(INPUT begins)

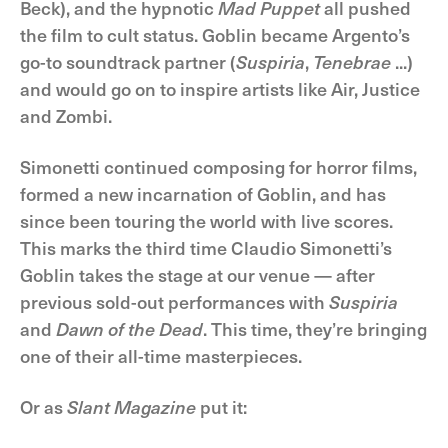
Beck), and the hypnotic
Mad Puppet
all pushed
the film to cult status. Goblin became Argento’s
go-to soundtrack partner (
Suspiria
,
Tenebrae
...)
and would go on to inspire artists like Air, Justice
and Zombi.
Simonetti continued composing for horror films,
formed a new incarnation of Goblin, and has
since been touring the world with live scores.
This marks the third time Claudio Simonetti’s
Goblin takes the stage at our venue — after
previous sold-out performances with
Suspiria
and
Dawn of the Dead
. This time, they’re bringing
one of their all-time masterpieces.
Or as
Slant Magazine
put it:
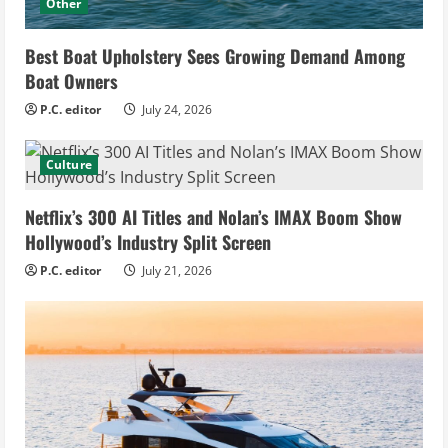
Other
Best Boat Upholstery Sees Growing Demand Among
Boat Owners
P.C. editor
July 24, 2026
Culture
Netflix’s 300 AI Titles and Nolan’s IMAX Boom Show
Hollywood’s Industry Split Screen
P.C. editor
July 21, 2026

(INPUT ends)

TASK PROMPT = Reproduce every line of text in the entries above without any changes, leaving out the pictures.

SOLUTION FOR THIS EXERCISE =
Beck), and the hypnotic
Mad Puppet
all pushed
the film to cult status. Goblin became Argento’s
go-to soundtrack partner (
Suspiria
,
Tenebrae
...)
and would go on to inspire artists like Air, Justice
and Zombi.
Simonetti continued composing for horror films,
formed a new incarnation of Goblin, and has
since been touring the world with live scores.
This marks the third time Claudio Simonetti’s
Goblin takes the stage at our venue — after
previous sold-out performances with
Suspiria
and
Dawn of the Dead
. This time, they’re bringing
one of their all-time masterpieces.
Or as
Slant Magazine
put it:
Other
Best Boat Upholstery Sees Growing Demand Among
Boat Owners
P.C. editor
July 24, 2026
Culture
Netflix’s 300 AI Titles and Nolan’s IMAX Boom Show
Hollywood’s Industry Split Screen
P.C. editor
July 21, 2026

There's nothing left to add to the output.